Между тем из-за недисциплинированности Тобика Малыш нервничал. Тобик, кроме всего прочего, оказался задирой. Однажды он набросился на Жука и в клочья разорвал его маскировочный халат.

Малыш и Снежок вступились за товарища. Только вмешательство Анисимова спасло забияку от расправы.

Вожатый ожидал, когда Тобик будет заменен. Очевидно, его нужно было использовать на другом деле. Ленивый, злой, для работы в упряжке он не годился.

Но вскоре Тобик за свою недисциплинированность дорого поплатился. Упряжка вывозила раненых с поля боя. Попав под минометный обстрел, собаки по команде вожатого залегли и зарылись в снег. Лишь Тобик продолжал прыгать, стараясь сорвать потяг.

– Ложись! – снова приказал Анисимов.

Тобик прилег и с яростью начал зубами рвать ремень. Потом он внезапно вскочил. В этот момент взрыв мины сбил его. Один осколок попал ему в голову. Была перебита также задняя лапа. Тобик отчаянно визжал.
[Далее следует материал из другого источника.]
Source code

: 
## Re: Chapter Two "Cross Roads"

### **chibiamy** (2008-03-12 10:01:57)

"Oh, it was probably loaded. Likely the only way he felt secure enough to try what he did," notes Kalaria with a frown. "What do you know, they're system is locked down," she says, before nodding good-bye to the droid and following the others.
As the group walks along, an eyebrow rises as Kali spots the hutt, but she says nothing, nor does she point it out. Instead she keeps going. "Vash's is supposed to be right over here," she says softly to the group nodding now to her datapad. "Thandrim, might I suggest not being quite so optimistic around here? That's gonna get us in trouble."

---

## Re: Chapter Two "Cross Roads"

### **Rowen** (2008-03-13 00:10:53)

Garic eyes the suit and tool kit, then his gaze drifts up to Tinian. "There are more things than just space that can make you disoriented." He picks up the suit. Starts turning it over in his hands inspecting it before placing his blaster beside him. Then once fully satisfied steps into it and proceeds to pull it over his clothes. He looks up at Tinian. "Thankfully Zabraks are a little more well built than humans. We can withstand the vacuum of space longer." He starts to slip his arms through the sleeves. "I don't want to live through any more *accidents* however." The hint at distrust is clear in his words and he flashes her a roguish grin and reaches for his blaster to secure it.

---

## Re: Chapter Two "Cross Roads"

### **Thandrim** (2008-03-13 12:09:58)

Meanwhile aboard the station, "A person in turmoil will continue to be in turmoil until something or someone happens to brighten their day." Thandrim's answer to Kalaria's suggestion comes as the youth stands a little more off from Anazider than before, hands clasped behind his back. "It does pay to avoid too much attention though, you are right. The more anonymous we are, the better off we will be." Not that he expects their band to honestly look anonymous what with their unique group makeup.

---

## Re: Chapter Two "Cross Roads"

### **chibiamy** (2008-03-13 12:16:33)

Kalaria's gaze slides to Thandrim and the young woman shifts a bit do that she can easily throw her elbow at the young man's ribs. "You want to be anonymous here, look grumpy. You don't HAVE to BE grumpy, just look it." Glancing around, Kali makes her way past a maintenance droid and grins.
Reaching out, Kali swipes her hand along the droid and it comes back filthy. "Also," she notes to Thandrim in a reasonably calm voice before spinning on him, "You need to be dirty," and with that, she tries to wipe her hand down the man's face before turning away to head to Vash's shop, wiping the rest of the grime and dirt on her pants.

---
Он попробовал привстать, но тут же свалился.

Хотя Тобик и был нарушителем дисциплины, все же Анисимов искренне жалел его.

– Из-за баловства пропал, – сокрушенно сказал он, передавая Тобика ветеринарному врачу. – У других собак даже царапинки нет.

Несколько дней в упряжке работали три собаки, затем вожатый привел Шарика.

Шарик – простодушный, неказистый дворняга – в упряжке, вопреки всяким ожиданиям, показывал необычайные способности. Он был хорошо выдрессирован, умело ползал и тянул волокушу из всех сил.

– Клад – не собака, – хвалил Шарика Анисимов, – быть бы ему вожаком, если бы не Малыш. А смотрите, какой невидный!

Глава десятая

В ТЫЛ ВРАГА

Маленький отряд из трех собачьих упряжек отправился в далекий и опасный путь. Нужно было пройти свыше двухсот километров и доставить боеприпасы подразделению, действующему во вражеском тылу.

Лодочки снова были заменены нартами.